In the Silent Signal animations we find readily comprehensible (contemporary) styles and modalities giving shape, context and movement to different scientific issues relating to the body: the clean shapes and rhythms of digital graphics marking and blurring boundaries between forms; the promise of interactivity and networked or automated communication ensuring authority, security, support; calming or ominous sounds drifting by which speak to our hopes and fears for our bodies in our current scientific age. Questions about the visual and verbal metaphors used in science are also raised directly, asking: how these metaphors support and advance scientific research and, ultimately, aid public understanding; how they change; exactly what they relate to or could be related to. I see one conceptual metaphor prevailing: heterogeneity. The form – the fabric – of these works suggest a view of the body, the science that serves it and the ways we understand both, all consisting of many different elements that jostle beside one another; a patchwork of knowledge, speculation, subjective experiences, and metaphors.
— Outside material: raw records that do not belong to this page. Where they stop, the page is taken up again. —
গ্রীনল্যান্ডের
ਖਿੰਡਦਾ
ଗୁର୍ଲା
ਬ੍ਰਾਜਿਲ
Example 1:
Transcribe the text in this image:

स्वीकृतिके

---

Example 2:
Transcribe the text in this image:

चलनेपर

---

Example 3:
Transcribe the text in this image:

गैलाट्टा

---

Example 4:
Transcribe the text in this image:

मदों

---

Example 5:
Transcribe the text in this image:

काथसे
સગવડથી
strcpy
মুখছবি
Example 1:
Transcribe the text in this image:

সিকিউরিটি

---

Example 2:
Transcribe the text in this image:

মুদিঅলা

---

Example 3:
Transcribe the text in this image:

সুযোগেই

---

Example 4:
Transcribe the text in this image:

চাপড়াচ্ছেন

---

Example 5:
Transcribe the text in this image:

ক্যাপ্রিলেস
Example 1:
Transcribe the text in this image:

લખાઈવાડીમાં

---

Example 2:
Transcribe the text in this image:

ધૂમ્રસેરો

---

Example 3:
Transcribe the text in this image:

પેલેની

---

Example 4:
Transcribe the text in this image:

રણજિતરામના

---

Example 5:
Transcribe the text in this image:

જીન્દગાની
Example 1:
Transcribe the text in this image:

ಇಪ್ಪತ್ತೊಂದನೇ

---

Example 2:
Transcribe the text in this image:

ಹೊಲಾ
If conceptual metaphors originate with(in) the body, using them to understand that same body surely generates a valuable feedback loop of unlimited possibilities.
Barnaby Dicker is a lecturer, researcher, artist-filmmaker and curator. His research revolves around conceptual and material innovations in and through graphic technologies and arts, including cinematography and photography, with particular emphasis on avant-guard practices. This has led to work on topics such as proto-cinematography, paleoart, comic strips, graphic reproduction technologies, experimental film and animation. He is the editor of a special issue of Art in Translation (8:1, March 2016) on ‘cinematographic art.’ He is a visiting lecturer in Critical and Historical Studies at the Royal College of Art, London, and at the University of South Wales, Cardiff.
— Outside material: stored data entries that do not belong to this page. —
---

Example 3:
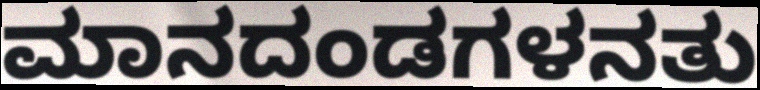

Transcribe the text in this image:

ಮಾನದಂಡಗಳನತು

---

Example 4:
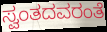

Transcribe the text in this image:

ಸ್ವಂತದವರಂತೆ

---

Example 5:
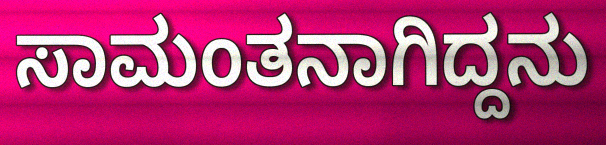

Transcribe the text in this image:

ಸಾಮಂತನಾಗಿದ್ದನು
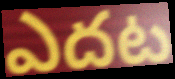
ఎదట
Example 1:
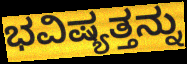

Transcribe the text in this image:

ಭವಿಷ್ಯತ್ತನ್ನು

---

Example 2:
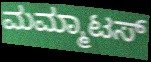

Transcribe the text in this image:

ಮಮ್ಮಾಟಸ್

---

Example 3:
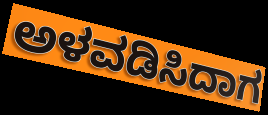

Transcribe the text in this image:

ಅಳವಡಿಸಿದಾಗ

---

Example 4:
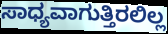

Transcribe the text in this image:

ಸಾಧ್ಯವಾಗುತ್ತಿರಲಿಲ್ಲ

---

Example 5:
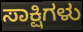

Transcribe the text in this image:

ಸಾಕ್ಷಿಗಳು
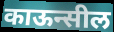
काऊन्सील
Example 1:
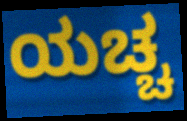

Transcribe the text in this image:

ಯಚ್ಚ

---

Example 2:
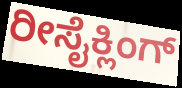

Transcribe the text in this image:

ರೀಸೈಕ್ಲಿಂಗ್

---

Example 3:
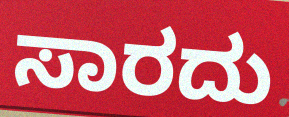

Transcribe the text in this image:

ಸಾರದು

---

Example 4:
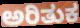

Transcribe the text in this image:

ಅರಿತುಕ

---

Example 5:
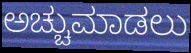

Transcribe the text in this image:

ಅಚ್ಚುಮಾಡಲು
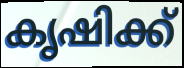
കൃഷിക്ക്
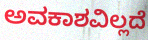
ಅವಕಾಶವಿಲ್ಲದೆ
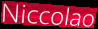
Niccolao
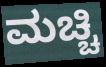
ಮಚ್ಚಿ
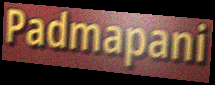
Padmapani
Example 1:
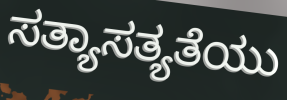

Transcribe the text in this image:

ಸತ್ಯಾಸತ್ಯತೆಯು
[i] Purkyně’s remark is taken from an 1865 encyclopaedia entry that has been translated in a special issue of Art in Translation (8.1, March 2016) on cinematographic art that I have edited. The translation is by David Short.
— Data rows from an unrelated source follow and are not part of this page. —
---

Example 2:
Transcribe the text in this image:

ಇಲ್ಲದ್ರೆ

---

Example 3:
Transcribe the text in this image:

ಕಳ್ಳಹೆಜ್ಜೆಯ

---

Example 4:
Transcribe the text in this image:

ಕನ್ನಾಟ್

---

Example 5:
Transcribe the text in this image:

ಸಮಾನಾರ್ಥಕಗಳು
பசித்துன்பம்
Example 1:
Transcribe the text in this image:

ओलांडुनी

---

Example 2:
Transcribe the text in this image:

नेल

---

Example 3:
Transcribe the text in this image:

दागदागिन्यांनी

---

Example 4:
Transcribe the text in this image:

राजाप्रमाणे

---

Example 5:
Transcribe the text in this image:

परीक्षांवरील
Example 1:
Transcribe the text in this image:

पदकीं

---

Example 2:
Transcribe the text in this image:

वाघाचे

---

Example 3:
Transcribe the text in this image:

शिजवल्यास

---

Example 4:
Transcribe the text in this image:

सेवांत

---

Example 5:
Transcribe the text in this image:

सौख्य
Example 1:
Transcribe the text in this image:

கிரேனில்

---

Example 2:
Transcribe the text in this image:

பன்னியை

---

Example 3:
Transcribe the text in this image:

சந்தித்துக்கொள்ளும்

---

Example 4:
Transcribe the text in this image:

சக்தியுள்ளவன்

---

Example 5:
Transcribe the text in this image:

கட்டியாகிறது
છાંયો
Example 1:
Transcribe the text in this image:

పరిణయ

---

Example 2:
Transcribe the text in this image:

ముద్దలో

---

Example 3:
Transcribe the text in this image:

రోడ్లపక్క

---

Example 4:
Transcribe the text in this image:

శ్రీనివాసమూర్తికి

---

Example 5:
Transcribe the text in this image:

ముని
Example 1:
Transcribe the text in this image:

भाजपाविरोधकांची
[iii] The prominent figures to develop these ideas are George Lakoff, Mark Johnson and Mark Turner. See: George Lakoff and Mark Johnson, Metaphors We Live By (Chicago: University of Chicago Press, 1980), Mark Turner, The Literary Mind (New York: Oxford University Press, 1996); George Lakoff and Mark Turner, More Than Cool Reason: A Field Guide to Poetic Metaphor (Chicago: University of Chicago Press, 1989); Mark Johnson, The Body in the Mind (Chicago: University of Chicago Press, 1987). For perspectives on conceptual metaphor and image schemas specifically in relation to the visual arts see: Wiesława Limont, “Conceptual metaphor in visual art,” in Carlo M. Fossaluzza and Ian Verstegen, eds., Ragionamenti percettivi. Saggi in onore di Alberto Argenton (Milan: Mimesis, 2014); Mark Turner, ed., The Artful Mind: Cognitive Science and the Riddle of Human Creativity (New York: Oxford University Press, 2006). For a discussion directly linking these ideas with animation see: Charles Forceville and Marloes Jeulink. “The flesh and blood of embodied understanding: The source-path-goal schema in animation film.” Pragmatics & Cognition (19.1, 2011).
[iv] Limont, “Conceptual metaphor in visual art,” p.77.
[v] Turner, The Literary Mind, pp.16-22.